It is quite something to delve into the Democratic Alliance policy documents and to read an unfiltered account of where the official opposition stands on various issues. One of these is the social safety net programme, or the welfare programme. Unlike some of the social media outbursts from the more tempestuous corners of the party, the official policy is full support [PDF] for the programme.
"Where we govern, our long-term goal will be to ensure that all people can be active participants in a vibrant, growing economy and enjoy the developmental benefits associated with growth. However, the reality is that some vulnerable citizens require immediate social protection provided by a government that is committed to ensuring that they have access to basic services and that they are protected from poverty-induced hunger," the document states.
"In a society where nearly one in four people do not have a job, where 41 percent of the population lives below the poverty line and where 12 million people do not have access to adequate nutrition, there are many who require assistance from a caring government."
This is the reality of South Africa. The programme is a must. One often sees conservatives and other right-wing types sneeringly referring to it as an African National Congress (ANC) vote-getting tactic, but the economic and political reality is that without it, there is no peaceful, democratic South Africa. There are simply too many people who never got the education required to be active participants in the economy — thanks to apartheid — and our taxes have to go towards feeding them. There's no other way. (There is a reason why no political party with serious ambitions to govern the country has attempted to campaign on ending the welfare programme.)
Should the government fail to deliver, even for one month, it will completely break the association between itself and the successes of the democratic dispensation.
In 2013, at the press conference announcing the Goldman Sachs report into South Africa since 1994, the investment bank's local chief Colin Coleman called the welfare programme the ANC's greatest achievement in the democratic era, showing how it had helped move most of the people who were living below the global poverty line above it.
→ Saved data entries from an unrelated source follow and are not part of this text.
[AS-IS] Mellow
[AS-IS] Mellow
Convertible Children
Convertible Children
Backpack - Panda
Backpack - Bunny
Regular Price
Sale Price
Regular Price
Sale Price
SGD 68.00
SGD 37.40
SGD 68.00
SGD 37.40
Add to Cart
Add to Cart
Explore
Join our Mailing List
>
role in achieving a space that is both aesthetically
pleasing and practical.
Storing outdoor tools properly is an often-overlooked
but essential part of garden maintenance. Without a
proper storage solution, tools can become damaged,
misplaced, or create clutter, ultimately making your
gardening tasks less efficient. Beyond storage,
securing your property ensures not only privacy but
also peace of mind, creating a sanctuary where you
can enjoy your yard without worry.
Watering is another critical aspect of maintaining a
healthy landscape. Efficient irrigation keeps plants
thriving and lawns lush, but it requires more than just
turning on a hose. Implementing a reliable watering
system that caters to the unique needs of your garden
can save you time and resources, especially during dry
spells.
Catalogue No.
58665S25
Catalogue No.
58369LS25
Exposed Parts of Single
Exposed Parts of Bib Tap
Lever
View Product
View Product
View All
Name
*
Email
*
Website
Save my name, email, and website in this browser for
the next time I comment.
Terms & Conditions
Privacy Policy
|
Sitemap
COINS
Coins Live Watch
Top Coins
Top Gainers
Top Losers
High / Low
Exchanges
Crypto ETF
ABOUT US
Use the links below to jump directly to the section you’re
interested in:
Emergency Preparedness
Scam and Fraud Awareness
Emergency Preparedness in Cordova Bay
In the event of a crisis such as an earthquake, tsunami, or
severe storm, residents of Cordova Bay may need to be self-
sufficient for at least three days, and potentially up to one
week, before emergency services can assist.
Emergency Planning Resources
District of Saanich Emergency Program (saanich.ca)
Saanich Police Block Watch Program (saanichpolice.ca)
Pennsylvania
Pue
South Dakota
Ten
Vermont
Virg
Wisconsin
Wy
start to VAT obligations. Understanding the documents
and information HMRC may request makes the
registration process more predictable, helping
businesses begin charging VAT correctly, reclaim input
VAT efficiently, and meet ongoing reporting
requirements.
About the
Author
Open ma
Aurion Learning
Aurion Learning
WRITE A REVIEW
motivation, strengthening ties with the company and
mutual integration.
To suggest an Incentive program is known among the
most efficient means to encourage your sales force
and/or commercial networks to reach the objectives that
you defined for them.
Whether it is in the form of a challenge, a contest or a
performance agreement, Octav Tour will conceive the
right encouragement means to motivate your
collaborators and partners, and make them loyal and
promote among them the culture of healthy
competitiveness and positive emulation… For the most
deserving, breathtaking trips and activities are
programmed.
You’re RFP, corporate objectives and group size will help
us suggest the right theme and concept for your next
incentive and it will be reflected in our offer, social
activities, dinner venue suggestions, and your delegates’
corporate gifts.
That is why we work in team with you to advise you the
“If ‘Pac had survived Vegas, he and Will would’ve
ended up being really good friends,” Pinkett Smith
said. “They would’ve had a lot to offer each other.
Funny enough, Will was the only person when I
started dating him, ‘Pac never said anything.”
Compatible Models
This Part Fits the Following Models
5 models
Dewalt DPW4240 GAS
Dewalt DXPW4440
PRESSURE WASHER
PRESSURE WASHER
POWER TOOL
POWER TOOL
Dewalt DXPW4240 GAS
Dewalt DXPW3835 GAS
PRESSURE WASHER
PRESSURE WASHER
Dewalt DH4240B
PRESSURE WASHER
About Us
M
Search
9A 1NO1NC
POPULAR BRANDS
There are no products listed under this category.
It remains true that most black people in South Africa live in poverty, but this programme means that they don't starve.
In fact, more than once, the ANC has nefariously used the welfare programme as a tool on the hustings. As recently as last year, Deputy President Cyril Ramaphosa led a crowd in the Western Cape in a sing-along about the money for grants coming from the ruling party. (Not taxpayers, the party.) In 2014, the DA in KwaZulu-Natal was left fuming after an ANC official told voters that to take social grants and then vote for the opposition was a form of theft.
Here's a lens through which to view the Social Development Ministry scandal that may imperil the lives of those who subsist on the 17 million grants come April: to you and I, the democratic South Africa manifests itself through freedoms such as movement, association and expression. This is what underpins our personal and professional lives. How has democratic South Africa changed the lived realities of the poor? The most meaningful way is the social wage net. Should the government fail to deliver, even for one month, it will completely break the association between itself and the successes of the democratic dispensation. These people will not view the ruling party as the deliverer of the fruits of freedom, but rather the impediment to these fruits.
For these 17 million people — who form a healthy chunk of the electorate too — the national election will not come soon enough. Keep in mind too that many of these people live in rural areas, where the opposition parties have failed to make inroads, even as they conquered the metropolitan hubs in the country.
It boggles the mind that President Jacob Zuma, who understands the rural electorate better than most politicians, has allowed Social Development Minister Bathabile Dlamini to create and foment this crisis. Surely he knows how devastating this will be for his party? Surely?